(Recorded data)
--- START ---

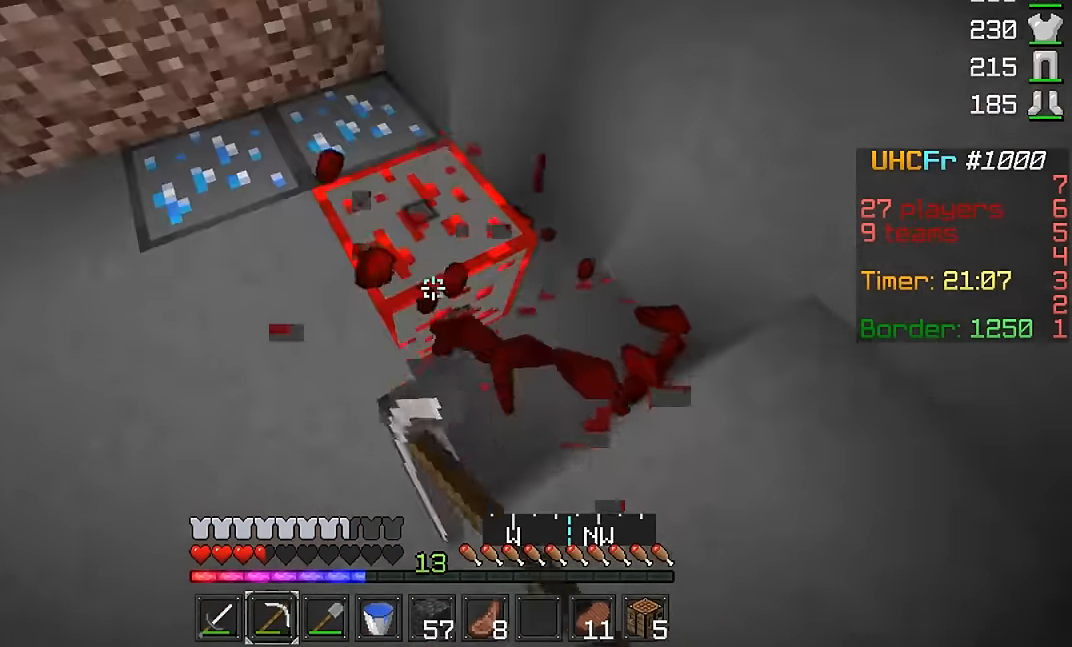
{"keys": ["w"], "mouse": ["left"], "events": [[117, "w", "down"]]}
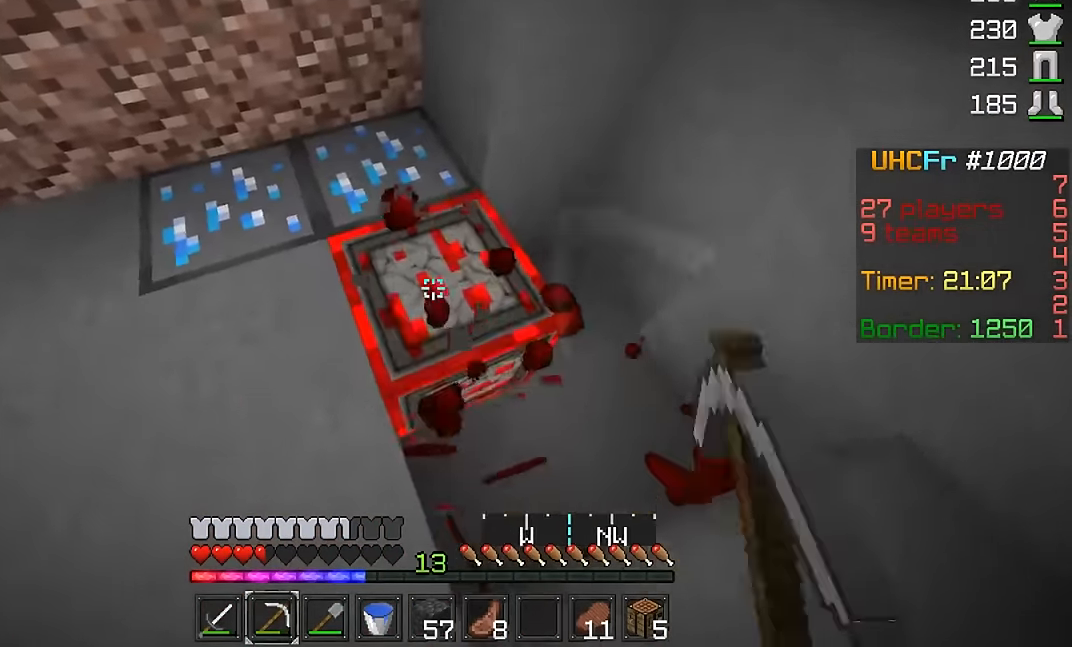
{"keys": ["w"], "mouse": ["left"], "events": []}
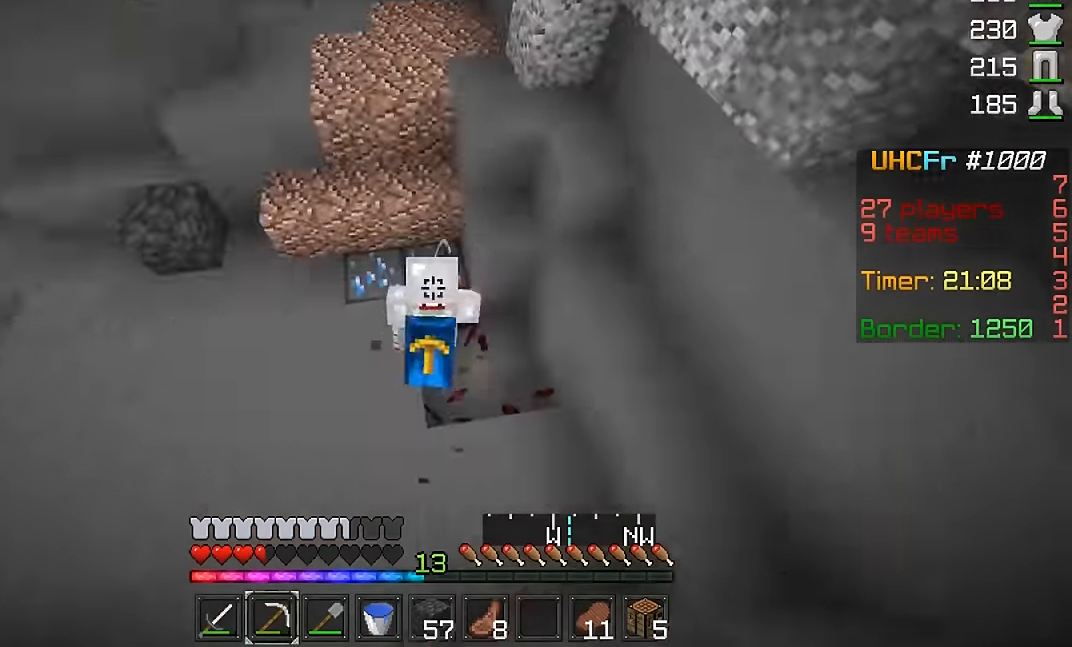
{"keys": ["d"], "mouse": ["left"], "events": [[368, "w", "up"], [451, "d", "down"]]}
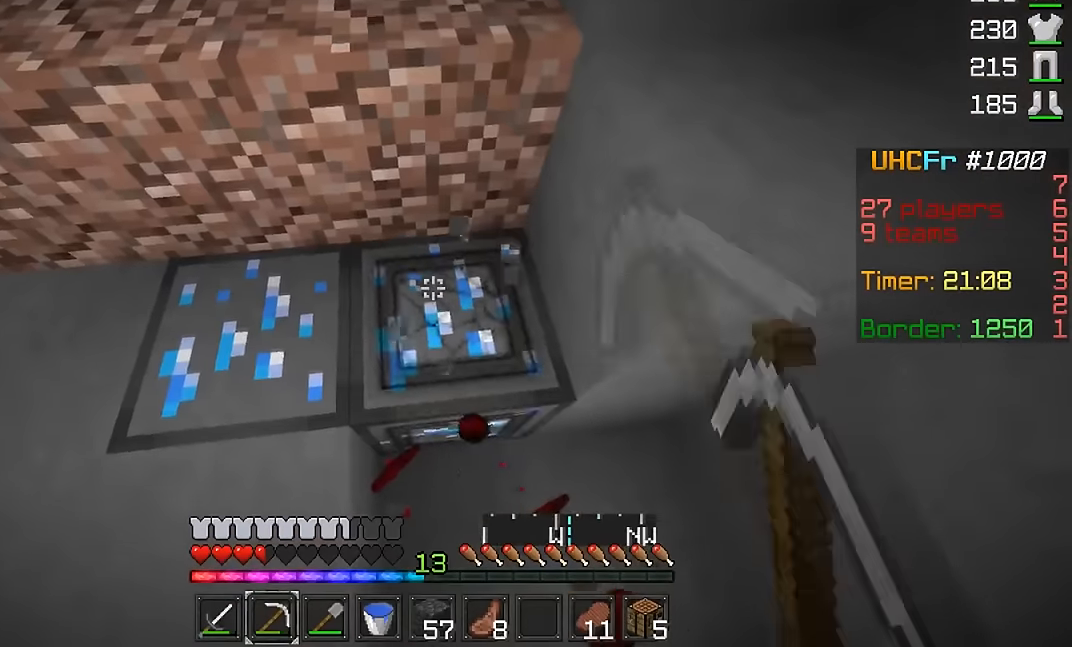
{"keys": [], "mouse": ["left"], "events": [[317, "d", "up"]]}
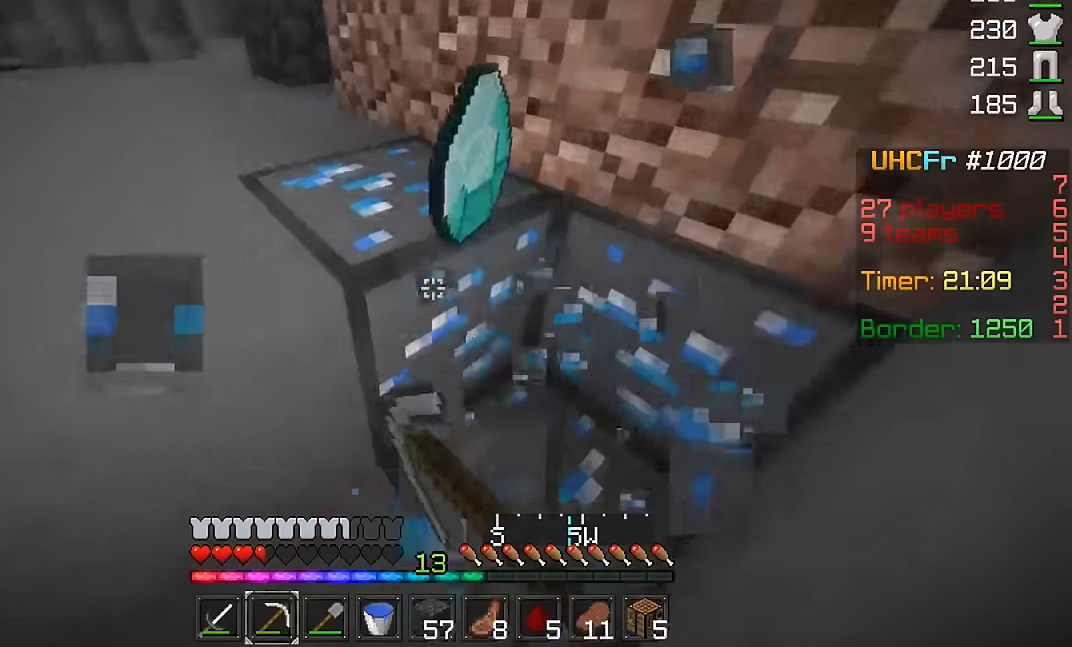
{"keys": [], "mouse": ["left"], "events": []}
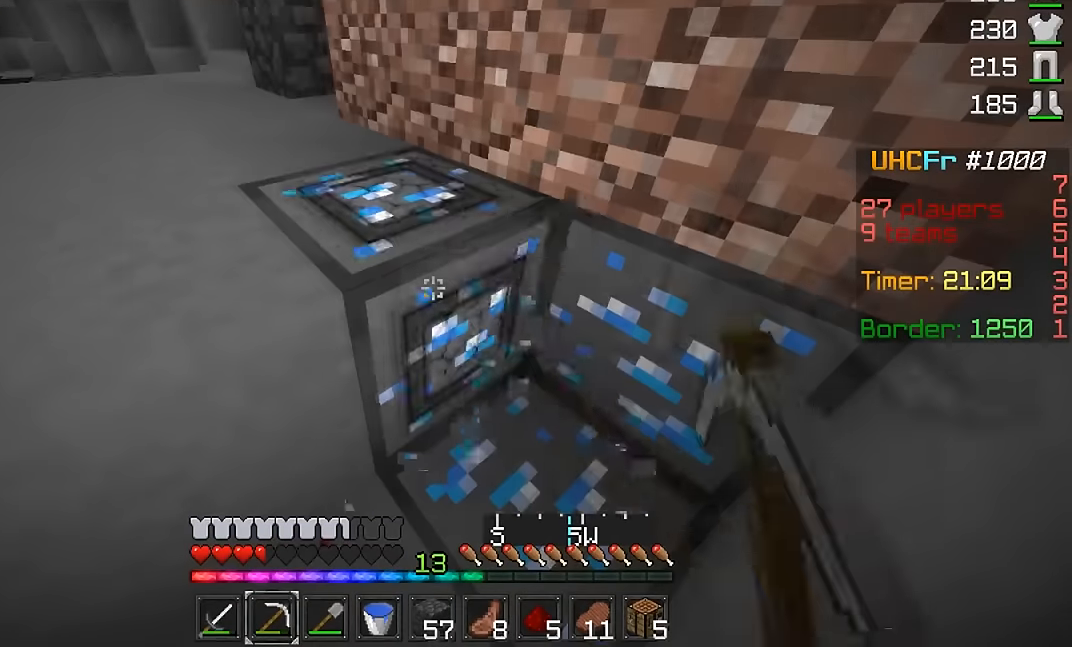
{"keys": [], "mouse": ["left"], "events": [[50, "a", "down"], [50, "w", "down"], [234, "a", "up"], [267, "w", "up"]]}
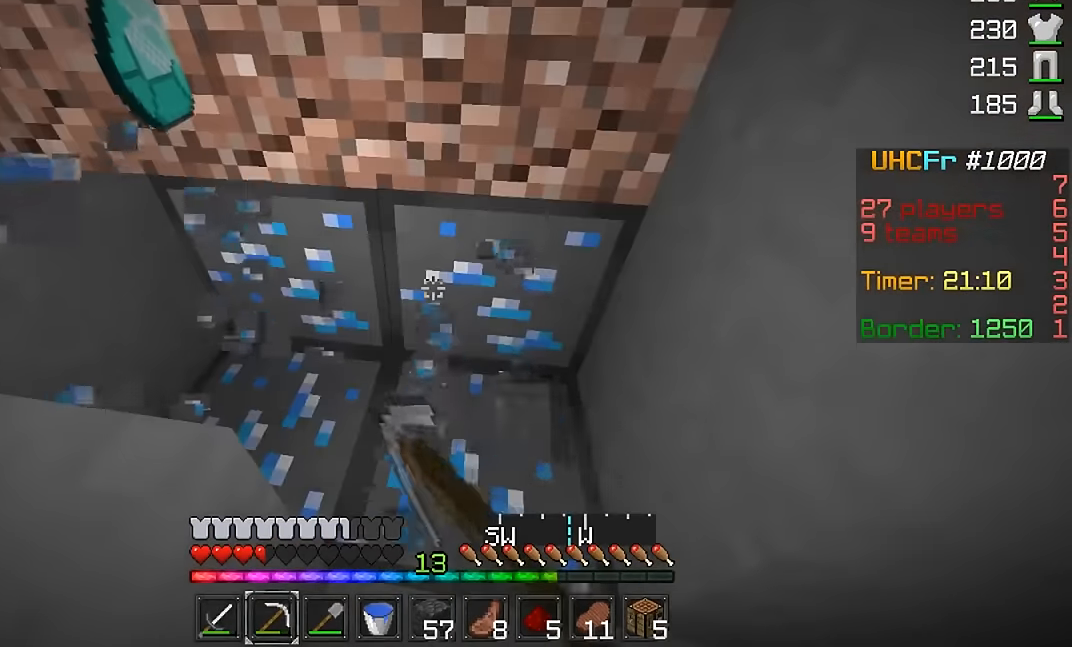
{"keys": ["w"], "mouse": ["left"], "events": [[300, "w", "down"]]}
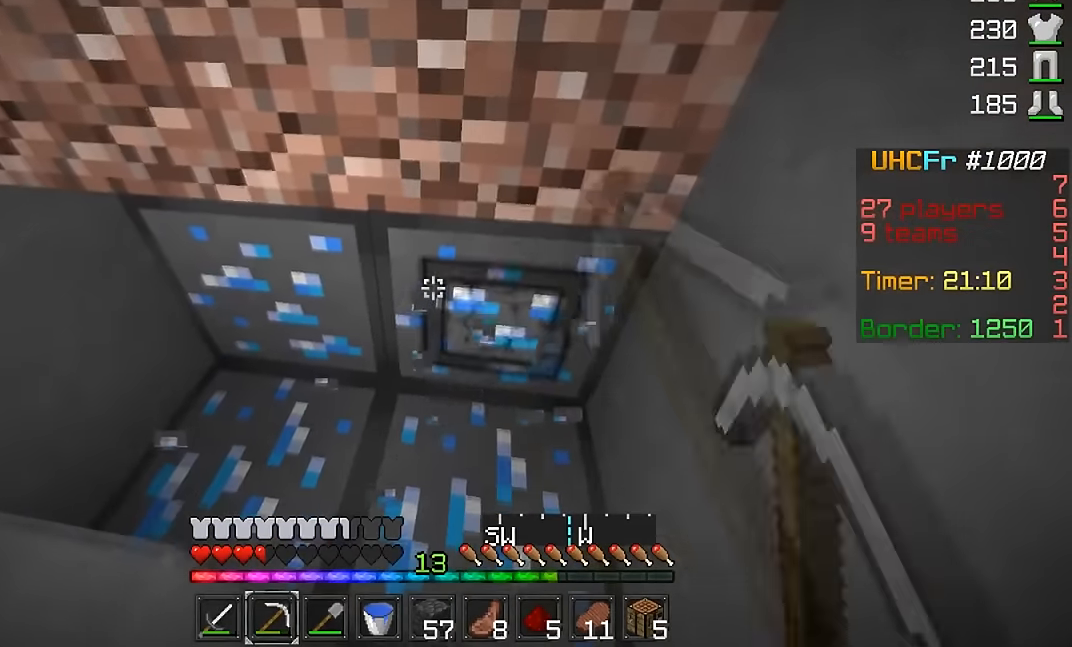
{"keys": [], "mouse": ["left"], "events": [[50, "d", "down"], [67, "w", "up"], [217, "d", "up"], [350, "a", "down"], [501, "a", "up"]]}
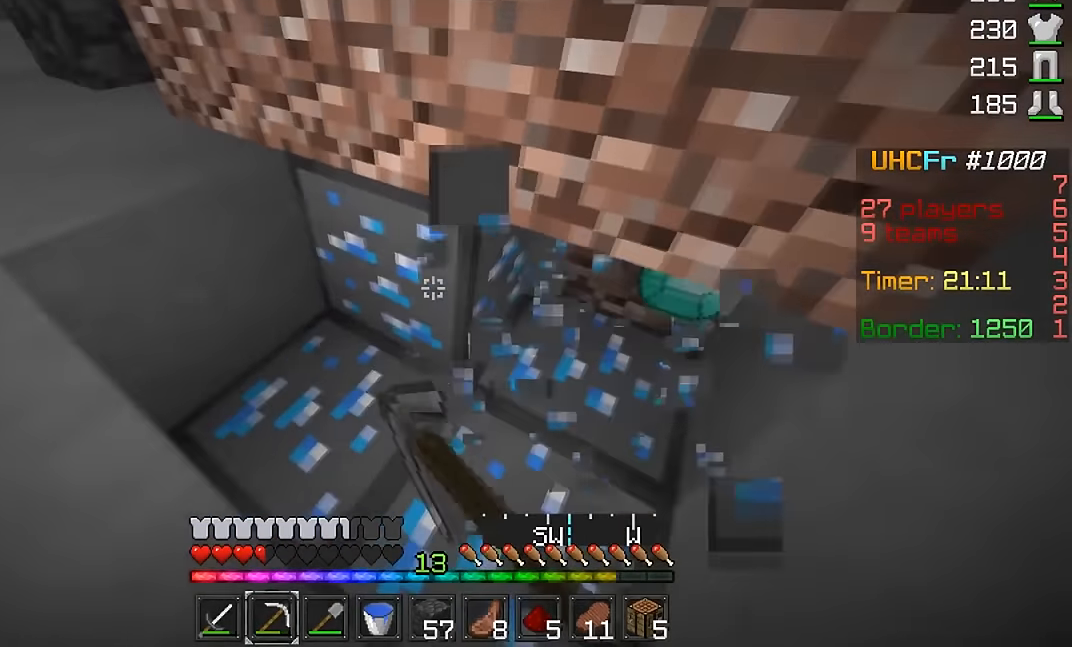
{"keys": [], "mouse": ["left"], "events": []}
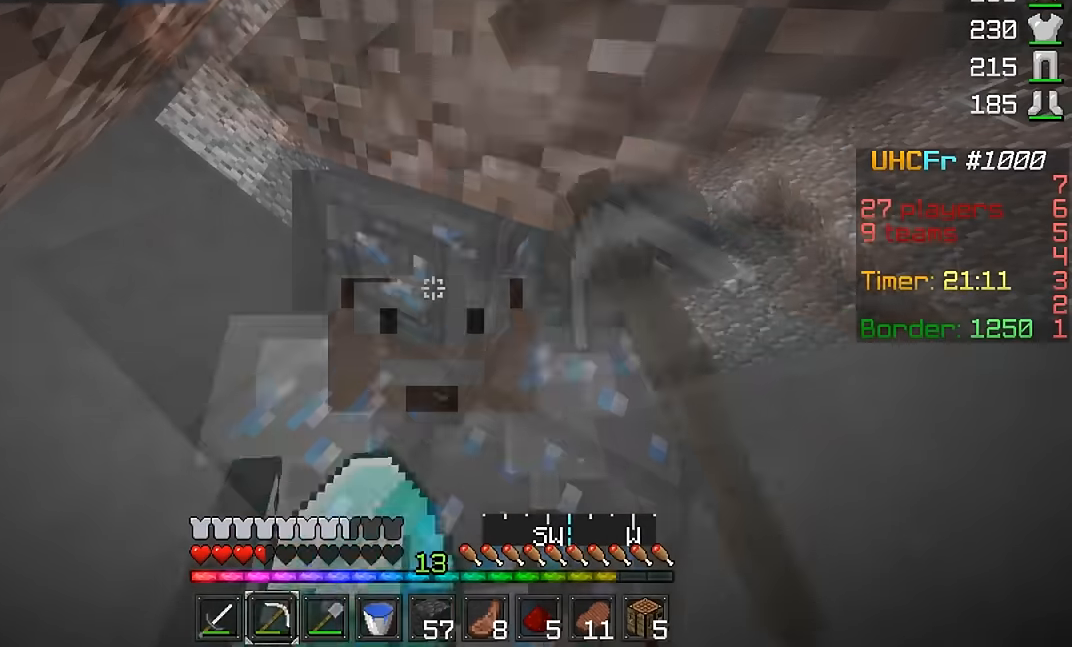
{"keys": ["a"], "mouse": ["left"], "events": [[100, "w", "down"], [200, "d", "down"], [250, "w", "up"], [367, "d", "up"], [500, "a", "down"]]}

--- END ---

### TASK GOAL
Working from the entries above, filter out every line that lacks "down" and copy what remains.

### REPLY TO THE TASK
{"keys": ["w"], "mouse": ["left"], "events": [[117, "w", "down"]]}
{"keys": ["d"], "mouse": ["left"], "events": [[368, "w", "up"], [451, "d", "down"]]}
{"keys": [], "mouse": ["left"], "events": [[50, "a", "down"], [50, "w", "down"], [234, "a", "up"], [267, "w", "up"]]}
{"keys": ["w"], "mouse": ["left"], "events": [[300, "w", "down"]]}
{"keys": [], "mouse": ["left"], "events": [[50, "d", "down"], [67, "w", "up"], [217, "d", "up"], [350, "a", "down"], [501, "a", "up"]]}
{"keys": ["a"], "mouse": ["left"], "events": [[100, "w", "down"], [200, "d", "down"], [250, "w", "up"], [367, "d", "up"], [500, "a", "down"]]}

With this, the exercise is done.